## [Problem details]
Review the listing and copy each line that holds the word "Bottom".

## [Records shown]
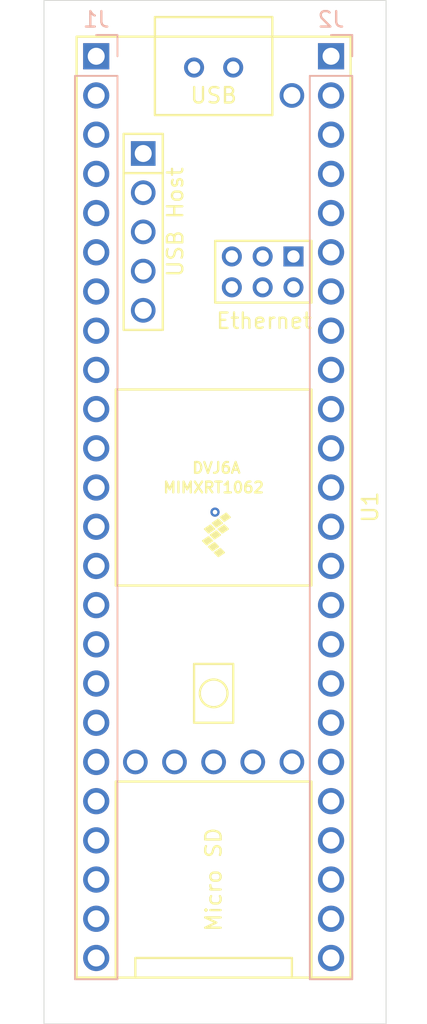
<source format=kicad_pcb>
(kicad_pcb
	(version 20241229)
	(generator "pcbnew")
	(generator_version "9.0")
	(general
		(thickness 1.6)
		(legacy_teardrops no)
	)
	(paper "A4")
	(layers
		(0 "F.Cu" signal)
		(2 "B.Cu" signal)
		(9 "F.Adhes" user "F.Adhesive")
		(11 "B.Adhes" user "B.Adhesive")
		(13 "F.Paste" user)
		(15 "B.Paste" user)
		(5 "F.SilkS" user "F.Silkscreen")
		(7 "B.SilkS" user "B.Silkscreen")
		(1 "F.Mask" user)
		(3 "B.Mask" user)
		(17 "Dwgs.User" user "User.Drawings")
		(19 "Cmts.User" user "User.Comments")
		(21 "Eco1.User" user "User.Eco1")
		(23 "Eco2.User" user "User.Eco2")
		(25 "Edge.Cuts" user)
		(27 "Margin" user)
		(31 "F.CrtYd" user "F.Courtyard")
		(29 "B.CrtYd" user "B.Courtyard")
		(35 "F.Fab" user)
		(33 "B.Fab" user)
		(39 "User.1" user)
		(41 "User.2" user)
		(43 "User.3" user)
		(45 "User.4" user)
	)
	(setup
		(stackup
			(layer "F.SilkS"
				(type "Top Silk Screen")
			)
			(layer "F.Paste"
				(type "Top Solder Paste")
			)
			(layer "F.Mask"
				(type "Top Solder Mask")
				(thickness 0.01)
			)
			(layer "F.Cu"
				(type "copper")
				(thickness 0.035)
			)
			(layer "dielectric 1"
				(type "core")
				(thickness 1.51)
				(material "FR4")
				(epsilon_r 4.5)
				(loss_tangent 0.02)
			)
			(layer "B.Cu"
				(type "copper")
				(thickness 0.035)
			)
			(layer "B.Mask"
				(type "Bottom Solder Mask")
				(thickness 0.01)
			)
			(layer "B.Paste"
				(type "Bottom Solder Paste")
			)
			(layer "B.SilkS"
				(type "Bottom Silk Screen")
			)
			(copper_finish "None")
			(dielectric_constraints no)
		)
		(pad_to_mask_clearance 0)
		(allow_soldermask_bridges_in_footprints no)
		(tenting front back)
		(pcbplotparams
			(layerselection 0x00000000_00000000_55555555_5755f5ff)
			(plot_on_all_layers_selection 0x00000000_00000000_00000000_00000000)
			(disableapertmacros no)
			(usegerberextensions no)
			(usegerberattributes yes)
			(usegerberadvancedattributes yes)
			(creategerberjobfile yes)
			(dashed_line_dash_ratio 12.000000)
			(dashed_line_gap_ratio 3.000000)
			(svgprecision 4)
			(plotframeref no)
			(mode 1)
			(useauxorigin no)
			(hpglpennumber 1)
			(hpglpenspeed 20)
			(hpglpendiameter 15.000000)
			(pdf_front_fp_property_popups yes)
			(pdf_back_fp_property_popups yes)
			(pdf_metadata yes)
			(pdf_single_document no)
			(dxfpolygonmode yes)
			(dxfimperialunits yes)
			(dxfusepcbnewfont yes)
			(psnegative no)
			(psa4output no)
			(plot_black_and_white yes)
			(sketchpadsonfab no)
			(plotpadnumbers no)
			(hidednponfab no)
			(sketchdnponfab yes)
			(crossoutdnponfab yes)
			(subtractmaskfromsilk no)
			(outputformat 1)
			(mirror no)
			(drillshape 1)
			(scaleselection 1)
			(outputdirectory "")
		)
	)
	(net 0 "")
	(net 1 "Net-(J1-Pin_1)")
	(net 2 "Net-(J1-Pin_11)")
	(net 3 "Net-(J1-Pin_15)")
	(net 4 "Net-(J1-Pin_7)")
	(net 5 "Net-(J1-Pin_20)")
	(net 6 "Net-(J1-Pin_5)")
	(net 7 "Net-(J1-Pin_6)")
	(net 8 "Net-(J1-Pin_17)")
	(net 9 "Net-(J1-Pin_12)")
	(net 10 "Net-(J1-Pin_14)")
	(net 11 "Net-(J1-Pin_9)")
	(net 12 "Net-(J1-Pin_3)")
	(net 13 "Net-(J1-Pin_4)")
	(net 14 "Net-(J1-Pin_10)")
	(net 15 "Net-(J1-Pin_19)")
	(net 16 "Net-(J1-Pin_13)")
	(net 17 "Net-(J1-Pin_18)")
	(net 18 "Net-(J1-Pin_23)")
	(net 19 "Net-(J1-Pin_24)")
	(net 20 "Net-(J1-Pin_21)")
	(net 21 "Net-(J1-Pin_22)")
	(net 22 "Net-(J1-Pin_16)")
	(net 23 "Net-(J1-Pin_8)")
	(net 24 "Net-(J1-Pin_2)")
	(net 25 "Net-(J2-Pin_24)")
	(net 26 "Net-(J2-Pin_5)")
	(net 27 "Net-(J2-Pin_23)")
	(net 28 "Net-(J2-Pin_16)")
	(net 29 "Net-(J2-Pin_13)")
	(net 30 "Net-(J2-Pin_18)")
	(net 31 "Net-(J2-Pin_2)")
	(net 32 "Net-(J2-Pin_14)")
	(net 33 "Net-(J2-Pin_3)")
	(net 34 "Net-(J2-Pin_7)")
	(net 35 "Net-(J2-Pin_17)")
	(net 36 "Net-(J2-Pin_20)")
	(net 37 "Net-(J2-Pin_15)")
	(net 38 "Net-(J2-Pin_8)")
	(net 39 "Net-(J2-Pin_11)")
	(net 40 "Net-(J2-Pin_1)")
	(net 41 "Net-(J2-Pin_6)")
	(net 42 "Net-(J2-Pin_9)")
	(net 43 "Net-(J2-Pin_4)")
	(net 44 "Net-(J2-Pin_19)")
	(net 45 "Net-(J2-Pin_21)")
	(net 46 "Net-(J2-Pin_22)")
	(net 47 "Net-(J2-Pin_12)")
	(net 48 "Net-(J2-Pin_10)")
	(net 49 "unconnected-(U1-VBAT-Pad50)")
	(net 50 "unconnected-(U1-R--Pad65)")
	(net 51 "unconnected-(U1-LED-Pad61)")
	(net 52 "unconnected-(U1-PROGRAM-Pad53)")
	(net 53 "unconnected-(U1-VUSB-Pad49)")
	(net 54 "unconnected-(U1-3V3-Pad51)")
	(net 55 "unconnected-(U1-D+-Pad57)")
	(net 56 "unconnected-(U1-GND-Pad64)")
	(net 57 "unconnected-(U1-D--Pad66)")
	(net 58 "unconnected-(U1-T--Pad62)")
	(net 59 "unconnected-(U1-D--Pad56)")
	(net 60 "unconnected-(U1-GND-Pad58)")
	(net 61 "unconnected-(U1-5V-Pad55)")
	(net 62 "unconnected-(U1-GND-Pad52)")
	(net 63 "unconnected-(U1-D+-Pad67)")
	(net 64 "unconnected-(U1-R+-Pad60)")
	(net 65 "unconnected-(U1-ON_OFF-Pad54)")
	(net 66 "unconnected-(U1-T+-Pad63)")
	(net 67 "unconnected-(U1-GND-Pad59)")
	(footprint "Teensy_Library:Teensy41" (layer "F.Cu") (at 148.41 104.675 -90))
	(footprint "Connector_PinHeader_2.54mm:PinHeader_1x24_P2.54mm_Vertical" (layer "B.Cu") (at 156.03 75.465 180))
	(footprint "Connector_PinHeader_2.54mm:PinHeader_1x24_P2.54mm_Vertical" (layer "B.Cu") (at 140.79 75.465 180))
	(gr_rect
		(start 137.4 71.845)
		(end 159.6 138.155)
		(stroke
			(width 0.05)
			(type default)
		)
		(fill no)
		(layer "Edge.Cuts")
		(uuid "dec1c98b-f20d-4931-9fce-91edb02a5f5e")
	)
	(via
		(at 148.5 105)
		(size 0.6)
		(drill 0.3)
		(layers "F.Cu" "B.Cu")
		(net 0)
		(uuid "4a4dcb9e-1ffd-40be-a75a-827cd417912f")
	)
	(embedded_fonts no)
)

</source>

## [Solution for this exercise]
				(type "Bottom Solder Mask")
				(type "Bottom Solder Paste")
				(type "Bottom Silk Screen")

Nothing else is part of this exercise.